Le deuxième test, qui concerne les moyens et les mécanismes par lesquels les valeurs de la politique étrangère sont défendues sur la scène internationale, peut être divisé en deux parties, axées sur la défense et la promotion de ces valeurs. Jusqu’à présent, le gouvernement conservateur a clairement penché pour la première, soulignant à de nombreuses reprises que son approche des relations extérieures du Canada était « fondée sur des principes » et qu’il n’était pas prêt à laisser impunis ceux qui violaient ces principes.

En effet, l’élément punitif de la politique étrangère du gouvernement conservateur – le bâton, pour ainsi dire – a été beaucoup plus apparent que la carotte.
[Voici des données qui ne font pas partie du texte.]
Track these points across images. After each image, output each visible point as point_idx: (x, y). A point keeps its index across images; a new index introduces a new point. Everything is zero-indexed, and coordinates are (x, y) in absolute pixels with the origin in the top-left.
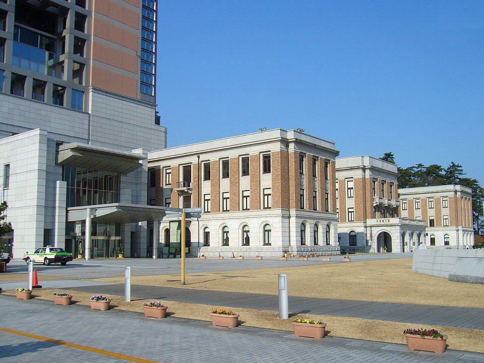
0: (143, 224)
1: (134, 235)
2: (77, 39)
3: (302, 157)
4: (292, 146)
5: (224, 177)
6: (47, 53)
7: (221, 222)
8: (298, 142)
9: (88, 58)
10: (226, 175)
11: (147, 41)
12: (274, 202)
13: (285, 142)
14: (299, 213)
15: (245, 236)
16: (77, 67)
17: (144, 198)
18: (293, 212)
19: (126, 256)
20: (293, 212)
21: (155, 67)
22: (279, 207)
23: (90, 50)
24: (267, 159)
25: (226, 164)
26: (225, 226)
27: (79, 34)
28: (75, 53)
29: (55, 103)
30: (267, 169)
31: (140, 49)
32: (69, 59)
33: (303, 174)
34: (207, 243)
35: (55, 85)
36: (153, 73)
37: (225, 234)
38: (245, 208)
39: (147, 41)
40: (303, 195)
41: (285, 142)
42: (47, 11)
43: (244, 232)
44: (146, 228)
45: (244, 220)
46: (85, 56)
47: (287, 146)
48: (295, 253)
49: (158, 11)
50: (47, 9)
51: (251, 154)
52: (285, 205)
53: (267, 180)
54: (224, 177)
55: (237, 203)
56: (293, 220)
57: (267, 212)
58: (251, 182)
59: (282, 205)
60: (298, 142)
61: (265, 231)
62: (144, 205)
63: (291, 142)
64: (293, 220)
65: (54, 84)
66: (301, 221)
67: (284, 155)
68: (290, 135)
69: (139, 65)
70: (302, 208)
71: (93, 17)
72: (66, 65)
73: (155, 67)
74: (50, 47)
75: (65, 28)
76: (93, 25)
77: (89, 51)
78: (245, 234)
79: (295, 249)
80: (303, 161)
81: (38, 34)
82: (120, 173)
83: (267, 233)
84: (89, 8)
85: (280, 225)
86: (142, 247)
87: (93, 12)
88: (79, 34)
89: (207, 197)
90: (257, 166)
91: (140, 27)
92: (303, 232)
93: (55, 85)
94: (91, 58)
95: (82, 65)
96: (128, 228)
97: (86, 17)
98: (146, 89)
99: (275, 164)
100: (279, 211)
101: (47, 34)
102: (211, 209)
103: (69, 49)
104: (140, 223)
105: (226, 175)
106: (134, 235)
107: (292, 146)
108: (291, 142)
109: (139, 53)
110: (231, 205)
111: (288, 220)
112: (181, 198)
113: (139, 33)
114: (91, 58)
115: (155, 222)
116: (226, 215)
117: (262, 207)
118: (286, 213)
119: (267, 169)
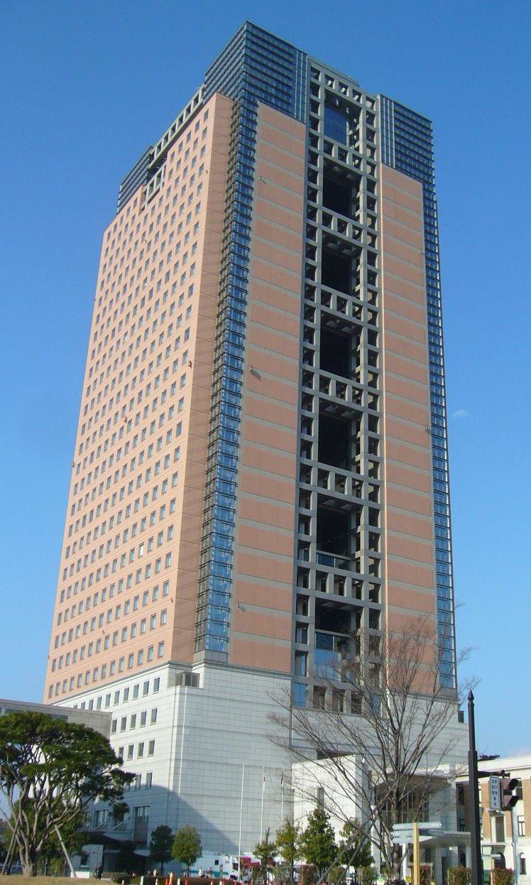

Par exemple, le Canada a boycotté la Conférence du désarmement parrainée par les Nations unies lorsque la Corée du Nord a pris la présidence tournante en juin 2001, et de nouveau lorsque l’Iran l’a fait en mai 2013. Plus récemment, le Canada a adopté une position similaire à l’égard du Sri Lanka lorsque le Premier ministre Harper a protesté contre son bilan en matière de droits de l’homme en refusant d’assister à la réunion annuelle des chefs d’État et de gouvernement du Commonwealth qui s’est tenue à Colombo en 2013. Outre les boycotts, le Canada a eu recours à des sanctions économiques contre les régimes de la Corée du Nord, du Myanmar et, bien sûr, de l’Iran, où son attitude inflexible à l’égard des négociations multilatérales visant à limiter le programme nucléaire iranien l’a placé dans un camp différent de celui de tous ses alliés traditionnels, à l’exception d’Israël. Bien que le Canada n’ait pas ouvertement approuvé le recours à la force militaire contre l’Iran (tout en indiquant qu’il comprendrait que d’autres prennent les devants pour se défendre), il a participé à l’intervention menée par l’OTAN en Libye en 2011, contribuant à chasser le régime du colonel Kadhafi du pouvoir.

Il faut reconnaître que le gouvernement canadien n’a parfois guère eu d’autre choix que d’adopter ces positions fermes. Peu de gens diraient, par exemple, que les sanctions contre la Corée du Nord étaient injustifiées, compte tenu de l’ampleur des violations des normes internationales commises par le régime. Quant à l’action militaire visant à défendre les civils libyens contre des attaques aveugles, elle était défendable, du moins au départ, bien que la mission ait rapidement dépassé son mandat et ait été critiquée à juste titre en conséquence.

Cependant, il existe des doutes légitimes quant à l’efficacité de l’approche musclée du Canada. S’il est parfois nécessaire d’isoler et de punir les régimes qui violent les normes en matière de droits de l’homme, une position si intransigeante qu’elle coupe toutes les voies de dialogue et de négociation n’est généralement pas utile, en particulier lorsque les moyens d’exécution sont plutôt limités. Plus précisément, on peut se demander si la politique étrangère du Canada au cours des dernières années s’est traduite par un plus grand respect des valeurs qui sont censées la guider, et si le rôle du Canada dans la défense de ces valeurs lui a donné plus de poids dans les affaires mondiales.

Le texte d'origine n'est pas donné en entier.